*ZU BEARBEITENDE AUFGABEN*:
- A) Beantworten Sie anhand des Übungstexts die folgenden Fragen:
(i) Bei welcher Einrichtung im Tal arbeitet Reini mit?
(ii) Bei wem ist der Bruder Marly gelandet?
(iii) Wo verschwindet Marly am Ende?
- B) Schreiben Sie den Abschnitt aus dem Übungstext ab, der bei den Worten „Leider war ich“ beginnt. Hören Sie nach den Worten „schon extra erzählt.“ auf.

*ÜBUNGSTEXT*:
============

Leider war ich nicht lange bei ihr. Ich bin zum Schreiben da – und ich bin dafür da, unsere Bergwelten bekannt zu machen. Nach dem Einsatz neulich hat meine Chefin mich deshalb zum Dankeschön bei unserem Gesprächspartner gelassen – und da habe ich nun ein recht spannendes Leben. Ich bin viel mit draußen unterwegs, Reini mein neuer Chef nimmt mich überall mit hin. Er arbeitet nämlich bei einer ganz wichtigen Sache im Tal mit, die sich im Winter mit der Sicherheit im Tal beschäftigt: bei der Lawinenkommission. Und ich? Ich darf alles Wichtige aufschreiben. Nun darf ich dazu beitragen, dass es sicher zugeht im Tal und alle Leute die wichtigen Informationen auch erhalten. Bin ich vielleicht stolz, dass ich so eine wichtige Aufgabe übertragen bekommen habe. Aber davon haben wir euch ja schon extra erzählt.
Mein Bruder Marly ist bei Gitti vom Tourismus gelandet. Eines Tages hört Marly dort am Tresen etwas Komisches: „Sorry, may i have your pen, please? Just for a Moment.“ Um Gottes willen, was ist das denn? So findet er sich in der warmen weichen Hand einer hübschen Blondine wieder, die sein weiches Hinterteil drückt, um sich etwas zu notieren. Er schreibt flüssig, was ihre Hand hergibt. „Der schreibt gut,“ schmeichelt die Blondine meinem Kumpel Marly in gebrochenem Deutsch. Bloß gut, dass er nur das stolze Blau seiner Miene zur Verfügung hat, sonst wäre er jetzt glatt rot geworden. Aus Unachtsamkeit fällt er auf den harten Fliesenboden, doch nur Sekunden später liegt er wieder bequem in ihrer Hand. Und ganz wie nebenbei verschwindet Marly dann in der Brusttasche ihrer Skijacke. Ja, ihr lest richtig, in der Brusttasche …!!! Schön warm ist es hier und so kuschelig. Von dem Sturz schmerzt Marly‘s Körper ein wenig, im Nackenbereich, da tut so eine kleine Pause ganz gut.

============

*BEREITGESTELLTES MATERIAL*:
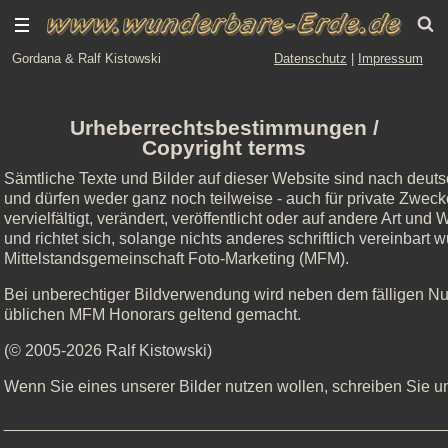
Gordana & Ralf Kistowski
Datenschutz
|
Impressum
Urheberrechtsbestimmungen /
Copyright terms
Sämtliche Texte und Bilder auf dieser Website sind nach deut
und dürfen weder ganz noch teilweise - auch für private Zweck
vervielfältigt, verändert, veröffentlicht oder auf andere Art un
und richtet sich, solange nichts anderes schriftlich vereinbart
Mittelstandsgemeinschaft Foto-Marketing (MFM).
Bei unberechtiger Bildverwendung wird neben dem fälligen N
üblichen MFM Honorars geltend gemacht.
(© 2005-2026 Ralf Kistowski)
Wenn Sie eines unserer Bilder nutzen wollen, schreiben Sie un
_________________________________________________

============

*LÖSUNGEN JE AUFGABE*:
- A)
(i) Bei der Lawinenkommission.
(ii) Bei Gitti vom Tourismus.
(iii) In der Brusttasche der Skijacke der Blondine.

- B)
Leider war ich nicht lange bei ihr. Ich bin zum Schreiben da – und ich bin dafür da, unsere Bergwelten bekannt zu machen. Nach dem Einsatz neulich hat meine Chefin mich deshalb zum Dankeschön bei unserem Gesprächspartner gelassen – und da habe ich nun ein recht spannendes Leben. Ich bin viel mit draußen unterwegs, Reini mein neuer Chef nimmt mich überall mit hin. Er arbeitet nämlich bei einer ganz wichtigen Sache im Tal mit, die sich im Winter mit der Sicherheit im Tal beschäftigt: bei der Lawinenkommission. Und ich? Ich darf alles Wichtige aufschreiben. Nun darf ich dazu beitragen, dass es sicher zugeht im Tal und alle Leute die wichtigen Informationen auch erhalten. Bin ich vielleicht stolz, dass ich so eine wichtige Aufgabe übertragen bekommen habe. Aber davon haben wir euch ja schon extra erzählt.